Tüm bu yardımları yapan ebrar insanlar, karşılık beklemezler. Tek beklentileri, Allah’ın rızasıdır. Bu, güçlü bir iman ister ve böylesi bir imana sahip olanlara selam olsun.
(9)(Yedirdikleri kimselere şöyle derler:) “Biz size sırf Allah rızası için yediriyoruz. Sizden bir karşılık ve bir teşekkür beklemiyoruz.”
Karşılıksız İyilik: Allah Rızası İçin Vermek
Gerçek iyilik yapanlar, yani ebrar olanlar, yardım ettikleri kişilerden herhangi bir karşılık, teşekkür veya minnet beklemezler. Onlar, yaptıkları iyiliğin karşılığını sadece Allah’tan umarlar. Hatta iyilik yaptıkları kişilere “Biz sizi sadece Allah rızası için doyuruyoruz, sizden ne bir karşılık ne de teşekkür bekliyoruz” derler. Bu, onların bir varlık olarak değil, bir “insan” olarak değer kazandıklarının bir göstergesidir. İnsan, “gören ve işiten” olunca Rabbini tanır ve teşekkür bile beklemeden iyiliklere koşar.
İyilik Yaparken İnsan Onurunu Korumak
Allah, iyilik yapanların iyilik ettikleri kişileri ezmesini, mahcup etmesini veya onların onurunu kırmasını istemez. Bu nedenle, yaptığımız iyilikler sayesinde insanların bize borçlu hissetmesine, karşımızda şahsiyet kırılması yaşamasına ve bize köle gibi davranmasına sebep olmamalıyız. Rabbimiz, insanı şahsiyetli bir varlık olarak yaratmıştır ve iyilik yaparken bu şahsiyeti zedelemememiz gerektiğini belirtir.
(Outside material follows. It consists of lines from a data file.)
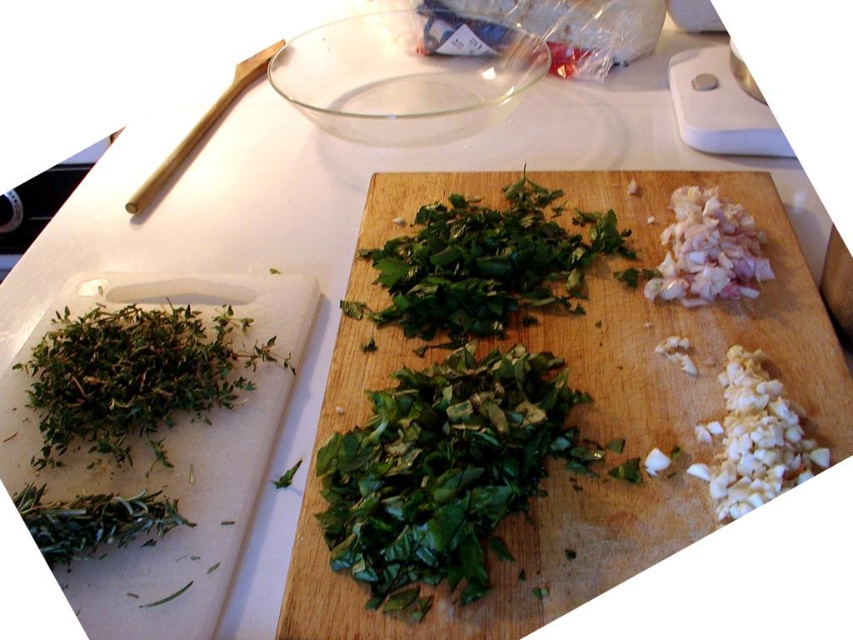
Does green leafy herb at left have a larger size compared to white diced garlic at upper right?

Correct, green leafy herb at left is larger in size than white diced garlic at upper right.

Is point (265, 342) in front of point (695, 218)?

Yes, it is in front of point (695, 218).

Describe the element at coordinates (135, 378) in the screenshot. I see `green leafy herb at left` at that location.

Where is `green leafy herb at left`? The height and width of the screenshot is (640, 853). green leafy herb at left is located at coordinates (135, 378).

Does green leafy herbs at center have a greater height compared to green leafy herb at left?

Yes.

Can you confirm if green leafy herbs at center is positioned to the left of green leafy herb at left?

In fact, green leafy herbs at center is to the right of green leafy herb at left.

Is point (593, 326) positioned behind point (206, 365)?

That is True.

The width and height of the screenshot is (853, 640). I want to click on green leafy herbs at center, so click(688, 324).

Does point (590, 273) come in front of point (706, 208)?

Yes, it is.

Which is below, green leafy herbs at center or white diced garlic at upper right?

green leafy herbs at center is below.

Is point (834, 349) behind point (718, 252)?

No, (834, 349) is closer to viewer.

Locate an element on the screen. green leafy herbs at center is located at coordinates (688, 324).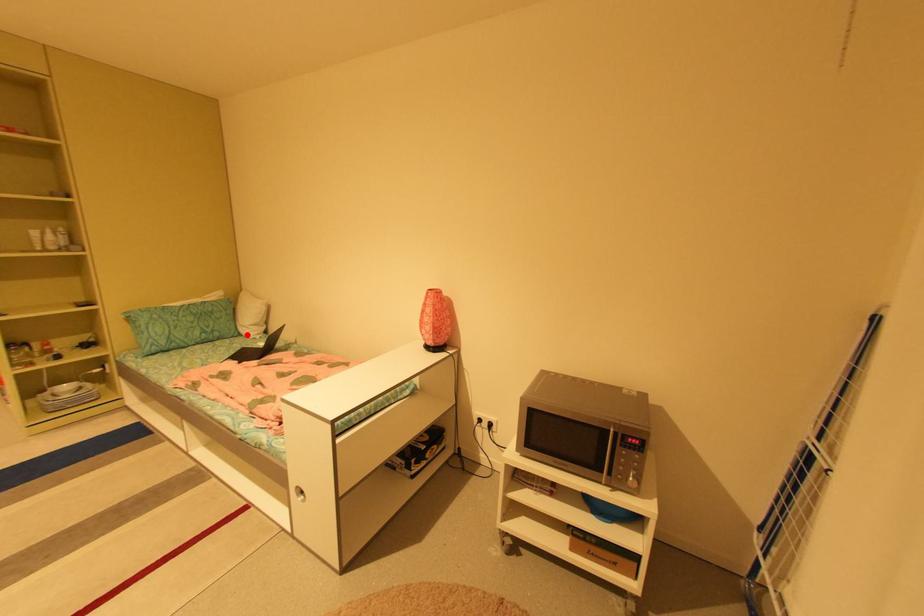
Bir iyiliğin karşılığını insanlardan beklemek, o ödülü dünyada istemek demektir. Oysa gerçek mümin, ödülünü ahirete bırakır ve sadece Allah’a yakınlık ister. İyiliklerini bir topluluğa adam toplamak, gösteriş yapmak, “hocam” denilmesi ya da “iyi insan” olarak anılmak gibi dünyevi amaçlar için yapanlar, maalesef iyiliğin ruhundan uzaklaşmışlardır.
Başa Kakmak ve Güzel Söz
Yaptığı iyiliği başa kakan, karşısındakini inciten bir kimsenin durumu, üzerinde biraz toprak bulunan kayaya benzer. Şiddetli bir yağmur geldiğinde üzerindeki toprağın tamamen gitmesi gibi, başa kakarak yapılan iyilikler de ahirette bir karşılık bulmaz ve boşa çıkar. Rabbimiz, böylesi bir davranış yerine, “başa kakarak incitme gelen sadakadan daha hayırlı olan tatlı bir dil ve bağışlama”yı emreder.
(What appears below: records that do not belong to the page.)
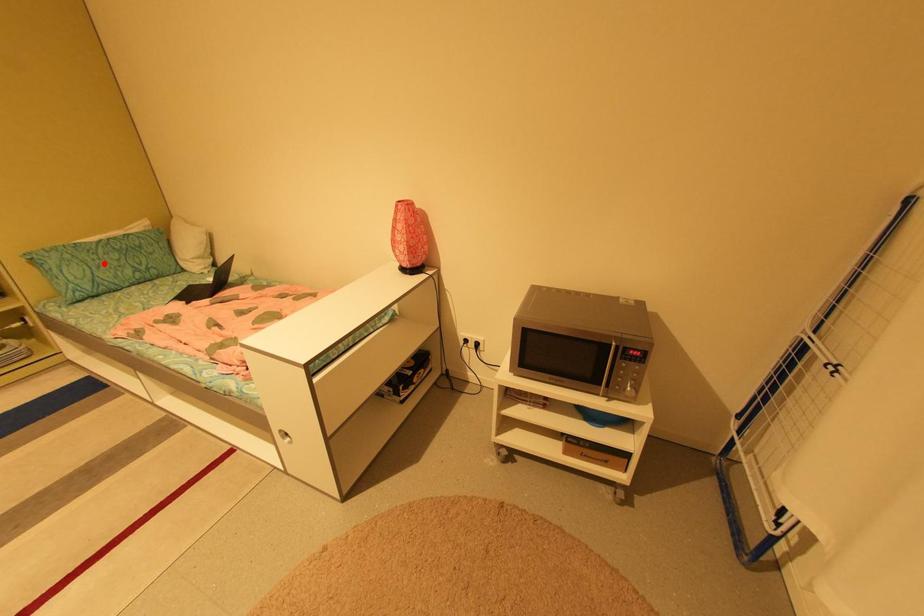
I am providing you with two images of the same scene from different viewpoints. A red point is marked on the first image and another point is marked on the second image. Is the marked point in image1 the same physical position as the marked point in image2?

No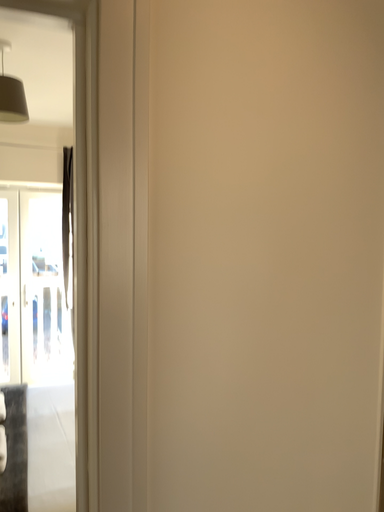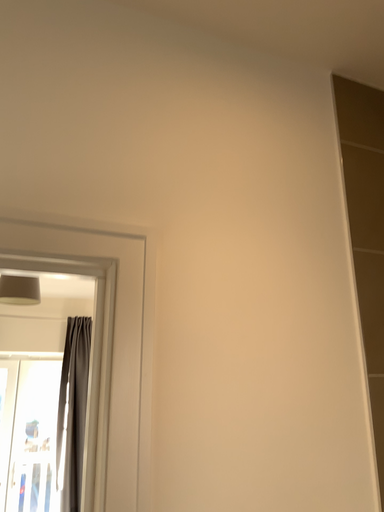
Question: Which way did the camera rotate in the video?

Choices:
 (A) rotated upward
 (B) rotated downward

Answer: (A)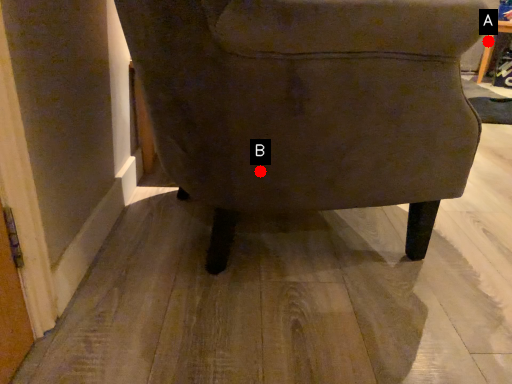
Question: Two points are circled on the image, labeled by A and B beside each circle. Which point is farther from the camera taking this photo?

Choices:
 (A) A is further
 (B) B is further

Answer: (A)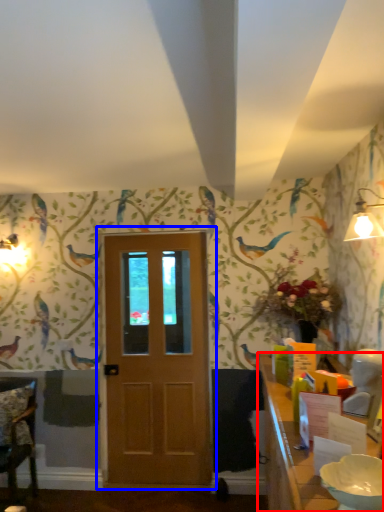
Question: Which object appears farthest to the camera in this image, table (highlighted by a red box) or door (highlighted by a blue box)?

Choices:
 (A) table
 (B) door

Answer: (B)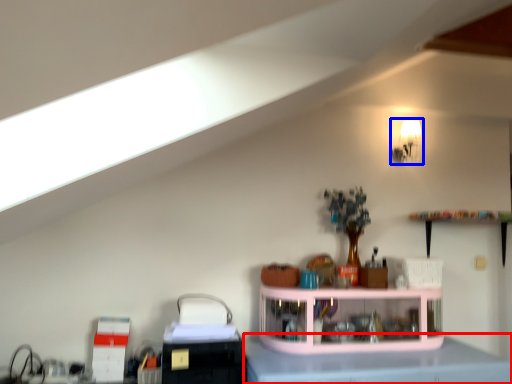
Question: Which of the following is the closest to the observer, counter top (highlighted by a red box) or light fixture (highlighted by a blue box)?

Choices:
 (A) counter top
 (B) light fixture

Answer: (A)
İnsanları Allah’a çağıran, O’nun ayetleriyle amel eden ve iyilik yapanların sözü en güzel sözdür. Bu söz, iyiliğe teşvik eden güzel bir söz, güler yüz ve tatlı bir dildir. İnsanları Allah’a çağırmak, ancak O’nun emirlerine uygun bir hayat sürerek ve örnek davranışlar sergileyerek mümkün olur.
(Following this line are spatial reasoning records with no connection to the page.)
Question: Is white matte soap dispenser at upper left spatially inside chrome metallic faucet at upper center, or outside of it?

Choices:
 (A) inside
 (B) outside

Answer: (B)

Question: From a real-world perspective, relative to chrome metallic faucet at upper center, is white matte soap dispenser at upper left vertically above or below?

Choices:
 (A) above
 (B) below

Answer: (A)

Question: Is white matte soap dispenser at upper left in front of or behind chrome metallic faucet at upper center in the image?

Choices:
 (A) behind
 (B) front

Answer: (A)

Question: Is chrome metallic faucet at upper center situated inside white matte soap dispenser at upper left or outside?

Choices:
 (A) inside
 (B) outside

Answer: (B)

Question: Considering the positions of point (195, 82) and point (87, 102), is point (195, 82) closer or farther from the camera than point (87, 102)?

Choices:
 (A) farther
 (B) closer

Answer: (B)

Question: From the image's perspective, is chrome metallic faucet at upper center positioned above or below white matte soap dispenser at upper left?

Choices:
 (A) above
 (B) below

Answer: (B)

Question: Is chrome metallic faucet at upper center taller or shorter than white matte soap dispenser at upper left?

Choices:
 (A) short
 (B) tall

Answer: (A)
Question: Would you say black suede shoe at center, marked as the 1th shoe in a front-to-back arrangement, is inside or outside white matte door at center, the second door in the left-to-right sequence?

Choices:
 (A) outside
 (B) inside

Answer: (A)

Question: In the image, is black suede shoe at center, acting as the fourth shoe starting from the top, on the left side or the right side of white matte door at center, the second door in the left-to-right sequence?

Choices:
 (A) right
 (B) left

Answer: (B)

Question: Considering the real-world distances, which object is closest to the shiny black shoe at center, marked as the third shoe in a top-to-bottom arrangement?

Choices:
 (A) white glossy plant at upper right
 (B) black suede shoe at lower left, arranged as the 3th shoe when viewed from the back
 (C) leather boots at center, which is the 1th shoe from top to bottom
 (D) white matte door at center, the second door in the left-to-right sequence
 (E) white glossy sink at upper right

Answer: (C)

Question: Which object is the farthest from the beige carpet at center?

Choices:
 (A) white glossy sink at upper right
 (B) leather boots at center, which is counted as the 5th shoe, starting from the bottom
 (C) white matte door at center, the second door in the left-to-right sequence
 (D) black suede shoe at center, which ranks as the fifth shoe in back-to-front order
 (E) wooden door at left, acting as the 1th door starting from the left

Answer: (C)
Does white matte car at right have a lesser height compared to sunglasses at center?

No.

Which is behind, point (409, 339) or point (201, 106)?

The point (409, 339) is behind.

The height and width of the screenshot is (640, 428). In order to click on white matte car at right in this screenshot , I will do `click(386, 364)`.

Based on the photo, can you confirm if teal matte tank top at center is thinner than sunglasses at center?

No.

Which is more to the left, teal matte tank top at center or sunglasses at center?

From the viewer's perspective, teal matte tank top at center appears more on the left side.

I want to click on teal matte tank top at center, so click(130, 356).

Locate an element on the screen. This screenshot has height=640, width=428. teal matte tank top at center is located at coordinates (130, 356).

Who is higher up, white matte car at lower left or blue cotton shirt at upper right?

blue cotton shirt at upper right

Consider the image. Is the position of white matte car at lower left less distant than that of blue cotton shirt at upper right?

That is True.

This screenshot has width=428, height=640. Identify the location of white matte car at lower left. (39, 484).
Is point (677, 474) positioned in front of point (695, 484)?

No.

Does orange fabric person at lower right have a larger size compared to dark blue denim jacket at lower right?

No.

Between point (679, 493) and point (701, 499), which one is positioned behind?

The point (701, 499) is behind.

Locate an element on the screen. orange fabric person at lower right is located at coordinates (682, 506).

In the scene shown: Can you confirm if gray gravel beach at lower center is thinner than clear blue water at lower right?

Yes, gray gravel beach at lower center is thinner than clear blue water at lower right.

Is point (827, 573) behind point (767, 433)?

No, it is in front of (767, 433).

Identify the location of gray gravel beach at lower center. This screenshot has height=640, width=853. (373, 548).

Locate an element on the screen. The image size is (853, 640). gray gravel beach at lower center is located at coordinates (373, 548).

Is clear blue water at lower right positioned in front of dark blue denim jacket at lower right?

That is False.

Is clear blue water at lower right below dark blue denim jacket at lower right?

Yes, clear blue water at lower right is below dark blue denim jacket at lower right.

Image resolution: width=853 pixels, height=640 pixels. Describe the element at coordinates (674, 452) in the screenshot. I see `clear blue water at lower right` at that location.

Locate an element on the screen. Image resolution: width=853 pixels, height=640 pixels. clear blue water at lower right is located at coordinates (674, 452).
Rabbimiz, iyilik yapanlara bolluk ve bereket vaat eder. Allah rızasını isteyerek yapılan küçük bir iyilik bile, bir tepe üzerinde yeşeren bahçe gibi iki kat ürün verebilir.
Peki, iyilik yapmaya kimden başlamalıyız? Kur’an, Nisa Suresi’nde bu konuda bir sıralama verir:
Ana ve baba
Akrabalar
Yetimler
Yoksullar
Yakın ve uzak komşular
Yanımızdaki arkadaşlar
Yolda kalanlar
Ve sahip olduklarımız…
Bu sıralamada en çok ihtiyacı olana öncelik vermeliyiz. Eğer iyilik yapmaktan kaçınır ve başkalarının dertleriyle ilgilenmek istemezsek, Allah’ın kendini beğenip böbürlenenleri sevmediği uyarısıyla karşılaşırız. İnfak edeceğimiz şey ise, Bakara Suresi’nde belirtildiği gibi ihtiyaçtan fazlasıdır. Ancak ihtiyaçlarımız hiç bitmediği sürece infak edecek bir şey bulmak zorlaşır. Bu yüzden ne israf ne de cimrilik etmeden, orta yolu bulmak esastır.
Son olarak, iyilik yapmamızın önündeki en büyük engel şeytandır. Şeytan bizi fakirlikle korkutarak cimriliğe ve bencilliğe teşvik ederken, Allah lütfundan bolluk vaat eder. Bizim tercihimiz ise, şeytanın korkularından sıyrılıp Allah’ın vaadine güvenmek olmalıdır.